**Required action**
The answer should consist of each line below that contains the word "entries".

-------

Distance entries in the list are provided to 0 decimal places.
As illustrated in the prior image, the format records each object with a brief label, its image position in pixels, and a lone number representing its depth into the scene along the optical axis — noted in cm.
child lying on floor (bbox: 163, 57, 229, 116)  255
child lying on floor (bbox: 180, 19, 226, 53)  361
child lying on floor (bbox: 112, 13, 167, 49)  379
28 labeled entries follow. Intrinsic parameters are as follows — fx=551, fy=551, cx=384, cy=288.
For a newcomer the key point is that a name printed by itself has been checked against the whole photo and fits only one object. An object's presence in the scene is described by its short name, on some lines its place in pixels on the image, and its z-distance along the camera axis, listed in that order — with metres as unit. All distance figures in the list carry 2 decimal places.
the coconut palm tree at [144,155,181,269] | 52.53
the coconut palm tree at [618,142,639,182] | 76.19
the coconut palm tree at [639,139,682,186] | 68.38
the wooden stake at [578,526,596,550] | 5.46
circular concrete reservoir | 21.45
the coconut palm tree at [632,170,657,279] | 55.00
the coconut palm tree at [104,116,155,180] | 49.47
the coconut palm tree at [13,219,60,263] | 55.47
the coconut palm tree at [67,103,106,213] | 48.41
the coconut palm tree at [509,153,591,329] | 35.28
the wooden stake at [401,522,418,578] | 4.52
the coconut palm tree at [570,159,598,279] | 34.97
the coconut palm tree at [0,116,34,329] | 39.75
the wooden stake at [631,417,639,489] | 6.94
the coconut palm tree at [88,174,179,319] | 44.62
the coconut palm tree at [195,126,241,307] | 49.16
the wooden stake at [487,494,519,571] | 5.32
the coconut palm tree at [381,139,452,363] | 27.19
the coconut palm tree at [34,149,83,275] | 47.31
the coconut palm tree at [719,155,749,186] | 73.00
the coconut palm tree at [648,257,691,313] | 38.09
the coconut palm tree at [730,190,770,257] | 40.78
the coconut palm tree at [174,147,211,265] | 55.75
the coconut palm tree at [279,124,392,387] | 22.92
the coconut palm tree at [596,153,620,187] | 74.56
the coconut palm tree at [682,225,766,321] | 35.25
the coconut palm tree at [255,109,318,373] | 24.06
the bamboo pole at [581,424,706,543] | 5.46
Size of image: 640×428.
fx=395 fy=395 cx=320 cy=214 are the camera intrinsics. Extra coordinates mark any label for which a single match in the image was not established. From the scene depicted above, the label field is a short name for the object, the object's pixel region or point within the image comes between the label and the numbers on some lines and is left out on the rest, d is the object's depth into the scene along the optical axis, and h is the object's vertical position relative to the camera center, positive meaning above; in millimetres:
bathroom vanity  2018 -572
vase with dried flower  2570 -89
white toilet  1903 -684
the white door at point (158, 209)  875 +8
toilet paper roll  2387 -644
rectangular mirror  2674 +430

-------

**Task result**
Distance entries in the list are provided to 0 decimal places.
28 labeled entries follow. Intrinsic parameters are as follows — fx=551, fy=551, cx=384, cy=288.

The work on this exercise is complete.